Ouch! Missing e-mails get company socked with big fine
July 28, 2009 by Sam NarisiPosted in: Regulations & Compliance, Special Report

While navigating the electronic discovery rules put into effect in 2006 can still be murky, one thing is clear:
Failing to adequately comply with discovery requests is a costly mistake. Take this recent lawsuit:
In 2007, Dell Computer was sued over an alleged misappropriation of funds related to a surveillance camera system developed for the city of New Orleans. The suit claimed Dell was part of a conspiracy to fraudulently sell the system.
A key component of the case was whether Michael Dell personally knew about the supposedly shady deal. To figure that out, plaintiffs’ attorneys filed a discovery request asking Dell to turn over all relevant e-mails.

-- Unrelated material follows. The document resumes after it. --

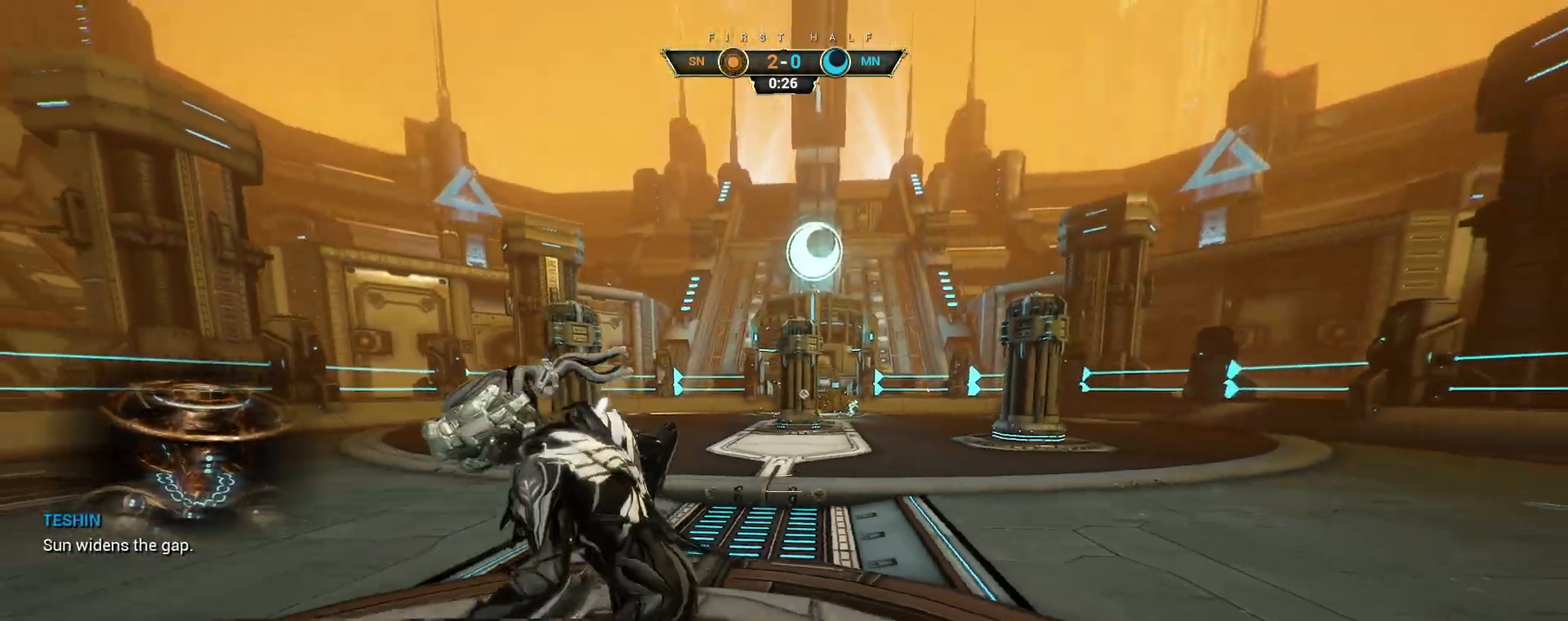
{"keys": ["a", "s"], "mouse": [], "events": [[67, "ctrl", "up"]]}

What Dell provided didn’t please the plaintiffs or the court. Despite turning over more than 160,000 pages of documents, Dell was accused of dragging its feet and performing a “piecemeal” production of information, the Associated Press reports.
The major charge: Dell failed to use specific keyword searches to find relevant e-mails. For example, the opposition’s lawyers pointed out that Dell didn’t include a search for the word “camera” in Michael Dell’s e-mail.

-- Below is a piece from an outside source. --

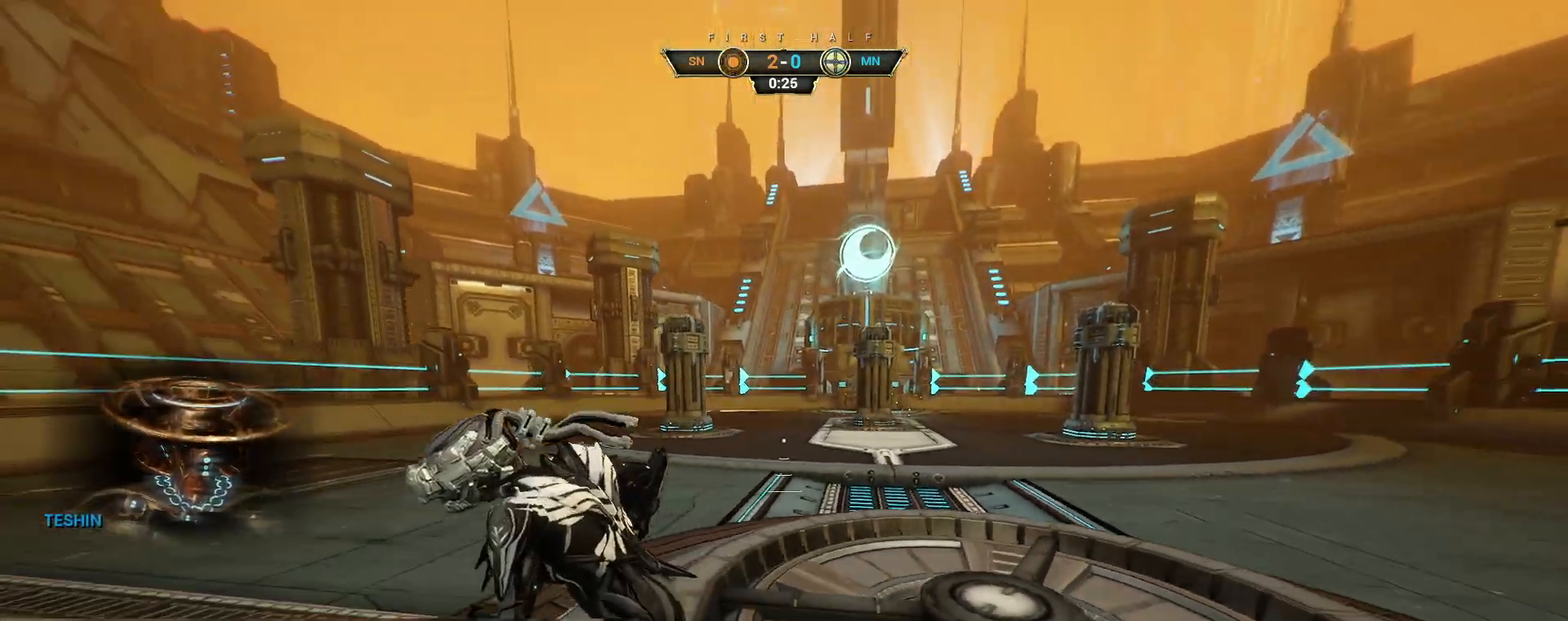
{"keys": ["s"], "mouse": [], "events": [[117, "a", "up"], [217, "a", "down"], [400, "a", "up"]]}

The judge agreed and found the company in contempt of court, saying it had made a “mockery” of the system and calling its actions “unconscionable.” In addition to the tongue-lashing, the court fined Dell $25,000 in sanctions. The judge ordered the company to conduct a search using specific keywords.
The lesson: Lawsuits can come from any direction and for a variety of causes, and an increasing number will require e-discovery. Companies need the capability to quickly find relevant documents and turn them over in a timely manner. In addition to protecting data according to a retention policy, the documents should be searchable using flexible search terms.
Cite: Active Solutions, LLC and Southern Electronics Supply, Inc. v. Dell, Inc.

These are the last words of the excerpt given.